Aussi, une exposition prolongée aux moisissures peut provoquer une sinusite fongique c’est-à-dire une inflammation des sinus, conduisant à des symptômes tels que des maux de tête, une congestion nasale, des douleurs faciales et une perte de l’odorat.
Le contact direct avec les moisissures peut causer des réactions cutanées : les irritations de la peau, des rougeurs, des démangeaisons etc.’’, a énoncé Dr Gouzou Fabrice. 

    De ce fait, il fait ces recommandations « Il faut identifier et éliminer la source d’humidité. Nettoyer et éliminer les moisissures visibles. Assurer une bonne ventilation en aérant les pièces par l’ouverture des fenêtres.
Éviter l’accumulation d’objets et de déchets. Surveiller régulièrement les signes de moisissures. Inspectez régulièrement les zones sujettes à l’humidité, comme les salles de bains, les cuisines et les sous-sols etc. »

Le docteur Gouzou Wilfried interpelle sur les conséquences sanitaires des maisons boîtes d’allumettes
Dr Gouzou Wilfried, médecin généraliste, spécialiste en réanimation 

    Si les occupants des maisons ‘’boîtes d’allumettes ‘’ encourent de graves dangers sanitaires, quelles normes en matière de construction sont établies pour éviter ces désagréments ?

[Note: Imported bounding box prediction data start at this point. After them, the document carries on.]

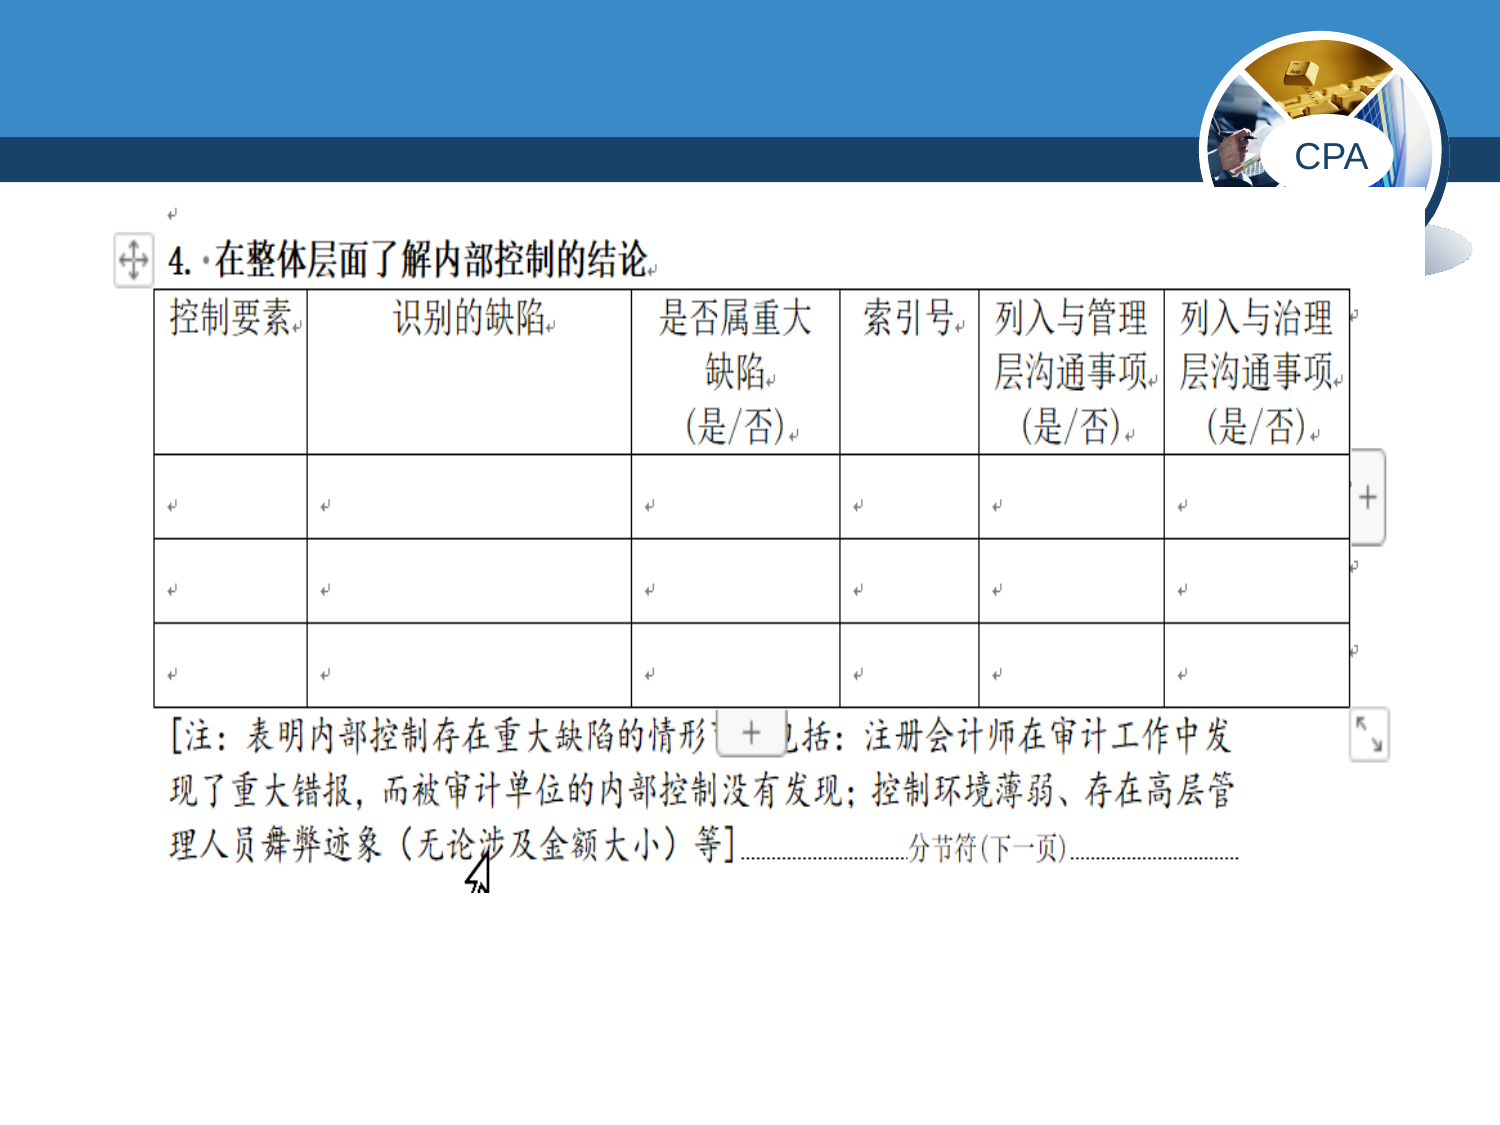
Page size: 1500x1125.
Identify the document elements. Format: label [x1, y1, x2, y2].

list [74, 187, 1426, 894]
picture [1207, 74, 1287, 187]
picture [1354, 73, 1433, 190]
picture [1244, 40, 1394, 119]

    Les normes ivoiriennes en matière de construction

   
  Plusieurs lois régissent le secteur de la construction en Côte d’Ivoire. Le code de construction et de l’habitat de 2019 ainsi que les lois réglementaires fixent les normes en matière d’immobilier en Côte d’Ivoire. Selon les dispositions de l’article 262 du code sus cité, les règles générales de construction relatives, notamment, aux surfaces des pièces et cours, aux dimensions minimales intérieures, aux équipements sanitaires etc. sont fixées par voie réglementaire.

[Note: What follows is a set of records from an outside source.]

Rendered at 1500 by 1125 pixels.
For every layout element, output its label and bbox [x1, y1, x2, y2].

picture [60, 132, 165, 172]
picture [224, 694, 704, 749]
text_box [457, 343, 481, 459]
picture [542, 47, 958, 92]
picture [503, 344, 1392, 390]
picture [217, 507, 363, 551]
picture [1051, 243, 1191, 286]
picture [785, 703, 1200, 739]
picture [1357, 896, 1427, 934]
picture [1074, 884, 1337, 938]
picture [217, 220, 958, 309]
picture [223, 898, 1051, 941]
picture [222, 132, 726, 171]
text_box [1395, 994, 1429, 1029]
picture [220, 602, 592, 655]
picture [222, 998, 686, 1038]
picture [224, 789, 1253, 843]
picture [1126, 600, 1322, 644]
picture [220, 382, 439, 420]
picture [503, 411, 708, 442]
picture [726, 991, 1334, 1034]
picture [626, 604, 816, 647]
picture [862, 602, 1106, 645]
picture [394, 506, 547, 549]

    Un arrêté pris en 1974 par le ministère de la construction et de l’urbanisme prescrit des dimensions minimales intérieures. Selon l’article 19 de cet arrêté « Aucune pièce destinée au séjour ou au sommeil ne peut avoir de dimensions inférieures à 2,90 mètres, la plus petite dimension de cuisine ne doit pas être inférieure en zone urbaine à 2,50 mètres, ce qui correspond à une surface de 6 mètres carrés »
Cet arrêté de 1974 traite largement des questions liées aux dimensions des maisons individuelles.

    Ainsi, les prescriptions spéciales concernant les bâtiments d’habitation et logement définissent les surfaces des pièces et couloirs pour lesquelles les valeurs ne doivent pas être inférieures.
Pour les pièces uniques telles les studios la surface recommandée est de 18 mètres carrés y compris les pièces équipées. En ce qui concerne les pièces de séjour c’est à dire le salon, la surface est de 15 mètres carrés pour la première et 9 mètres carrés pour les autres. 12 mètres carrés de surface sont préconisés pour la chambre à coucher et 9 mètres carrés pour les autres.

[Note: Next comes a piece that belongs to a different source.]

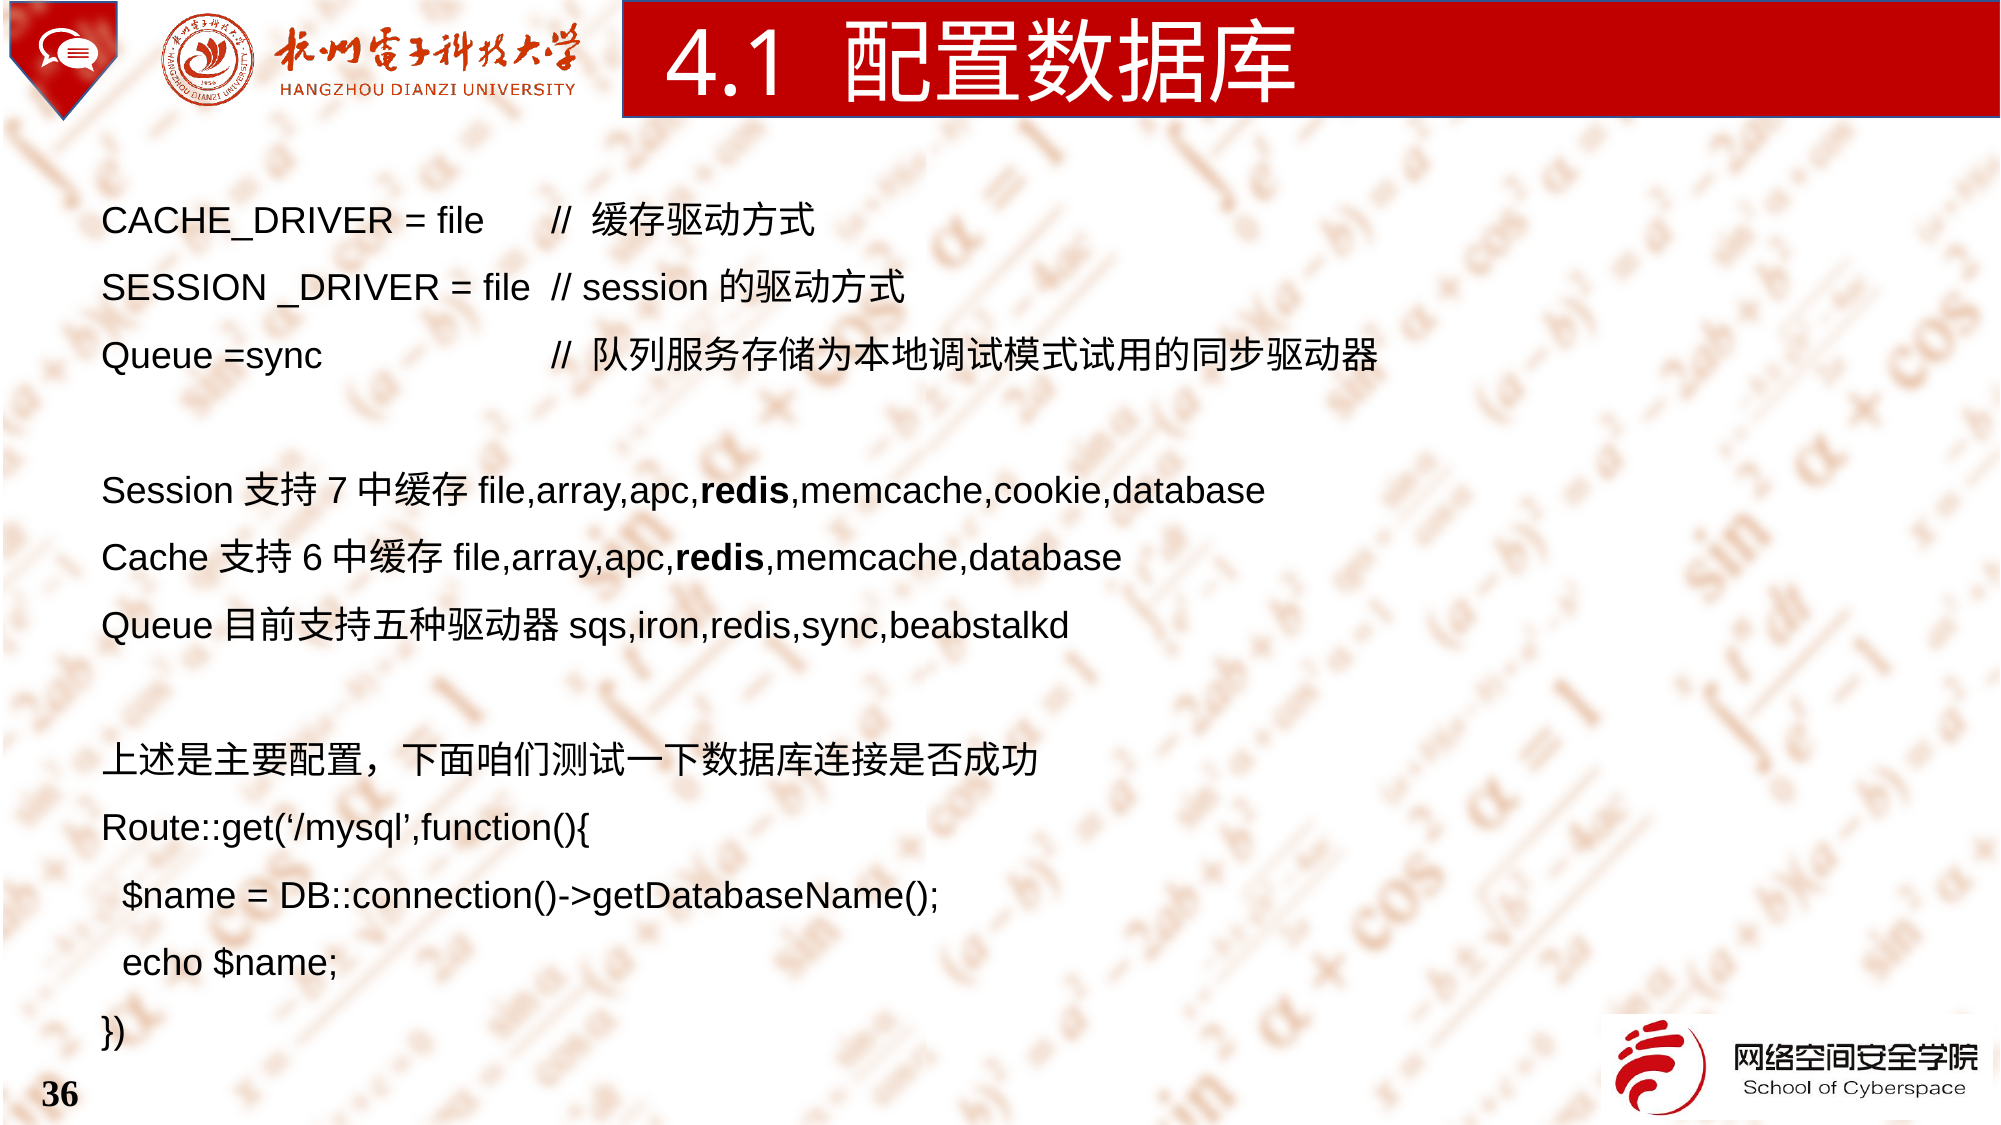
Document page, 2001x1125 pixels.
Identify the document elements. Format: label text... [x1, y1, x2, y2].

    Quant aux pièces de services notamment les douches, salles d’eau etc., la surface est calculée en fonction de l’encombrement des appareils prévus, augmentée des aires de services.
Les plafonds doivent être situés à une hauteur de 2,75 m dans les locaux non climatisés et à 2,50 mètres dans des locaux climatisés.
Ces mesures représentent des valeurs indicatives que les maîtres d’ouvrages doivent soit respecter où aller au-delà pour l’équilibre et le bien être des futurs occupants .

    En matière de suivi, la brigade d’investigation et de contrôle urbain rattachée au ministère de la construction, du logement et de l’urbanisme a pour rôle de veiller au respect des lois en matière de construction. Elle est également chargée de coordonner et suivre les antennes dispatcher sur le territoire national. Aussi, elle procède aux démolitions en cas de non respect des normes.
Approchés pour de plus amples informations sur le sujet, des agents du ministère de la construction, du logement et de l’urbanisme, n’ont pas souhaité réagir.

    La question du logement est un problème qui préoccupe au plus haut point les abidjanais qui subissent de plein fouet la cherté de vie. Ils sollicitent du gouvernement le droit à être logés convenablement et espère une implication des autorités pour faire respecter les normes en matière de construction.